— DATA FOR REVIEW —
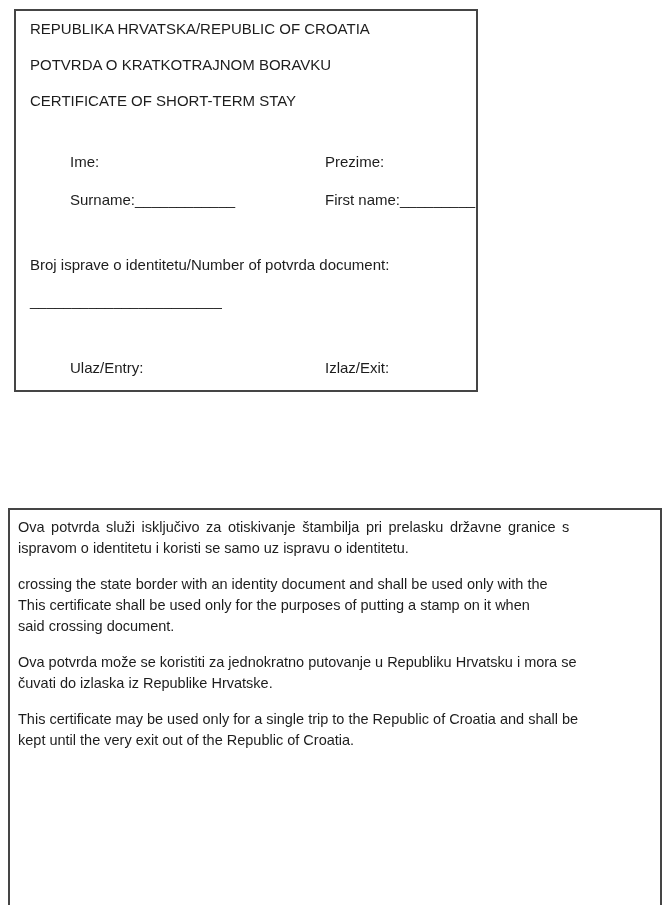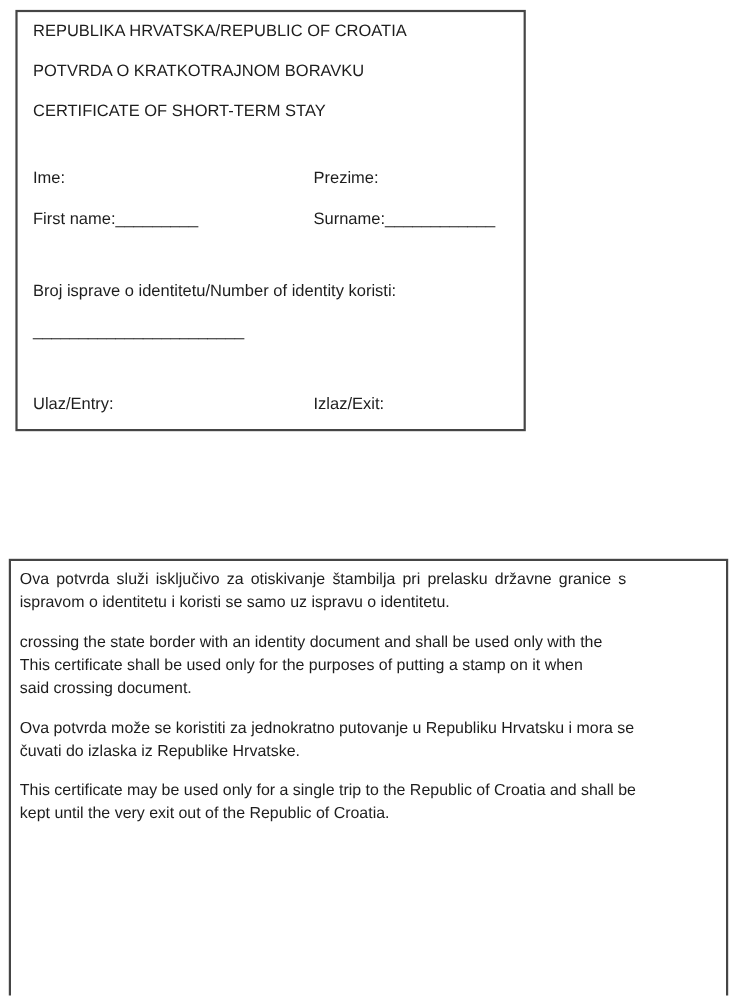--- a/index.html
+++ b/index.html
@@ -44,7 +44,7 @@
     grid-template-columns: 255px 1fr;
     line-height: 38px;
   }
-  .row .cell { white-space: nowrap; }
+  .row .cell { white-space: nowrap; margin-left: 40px; }
   .spacer-a { height: 24px; }
   .spacer-b { height: 28px; }
   .spacer-c { height: 30px; }

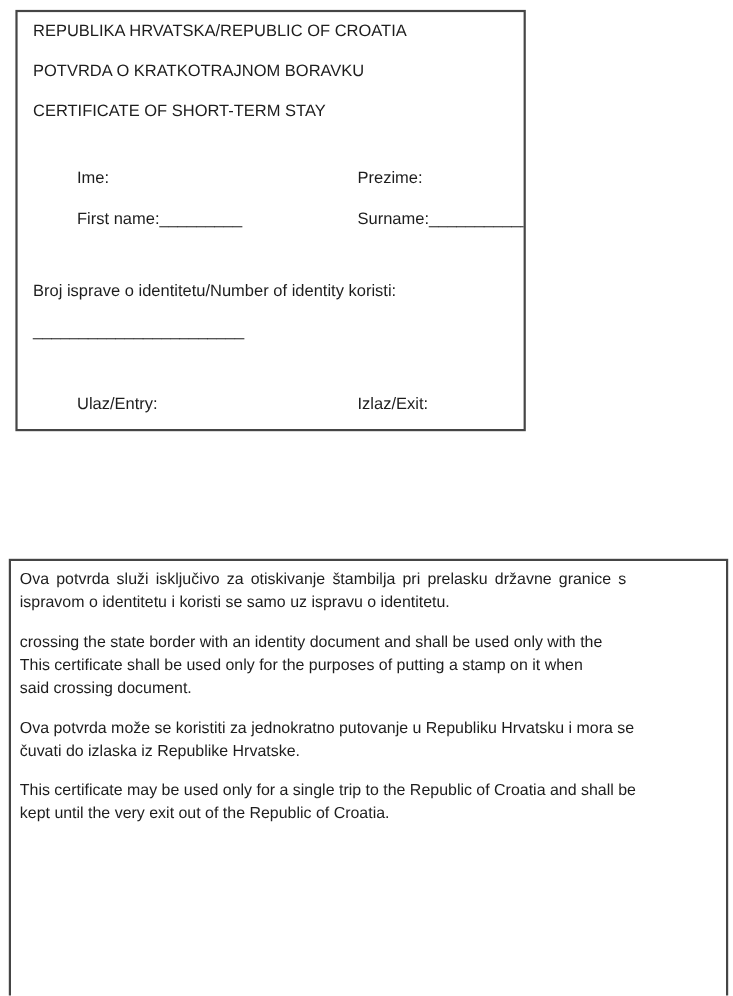--- a/index.html
+++ b/index.html
@@ -86,8 +86,8 @@
       <div class="cell">Prezime:</div>
     </div>
     <div class="row">
+      <div class="cell">Surname:____________</div>
       <div class="cell">First name:_________</div>
-      <div class="cell">Surname:____________</div>
     </div>
 
     <div class="spacer-b"></div>

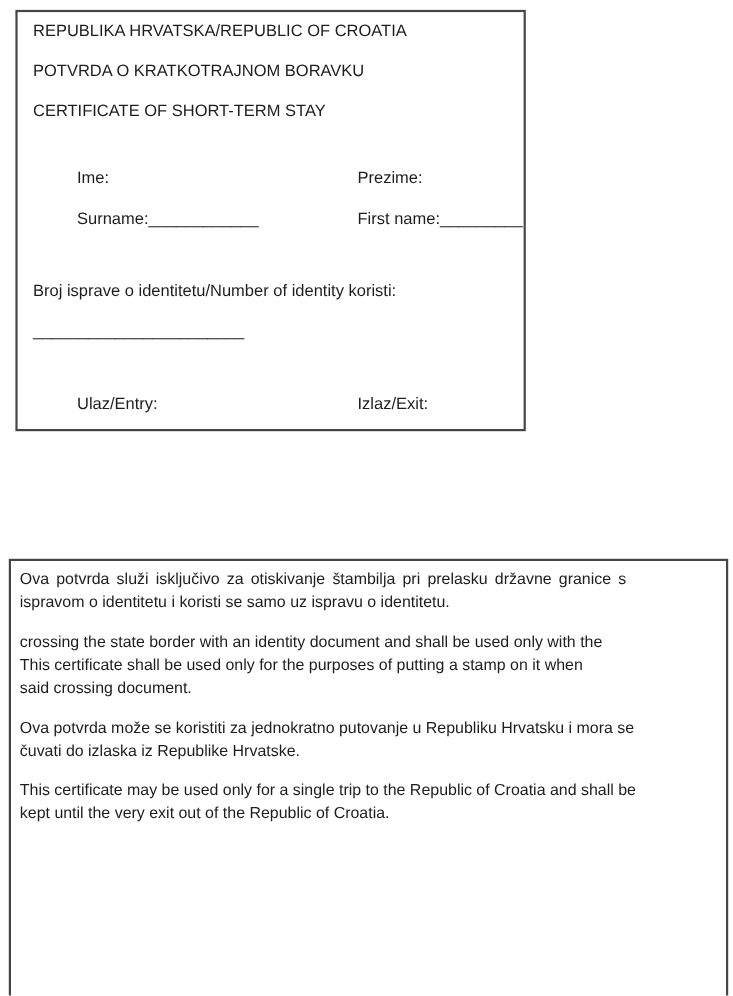--- a/index.html
+++ b/index.html
@@ -92,7 +92,7 @@
 
     <div class="spacer-b"></div>
 
-    <div class="field-line">Broj isprave o identitetu/Number of identity koristi:</div>
+    <div class="field-line">Broj isprave o identitetu/Number of potvrda document:</div>
     <div class="field-line">_______________________</div>
 
     <div class="spacer-c"></div>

— WHAT IS NEEDED —
Number of lines holding "nowrap" in the material: state it with no other words.

— RESPONSE AREA —
2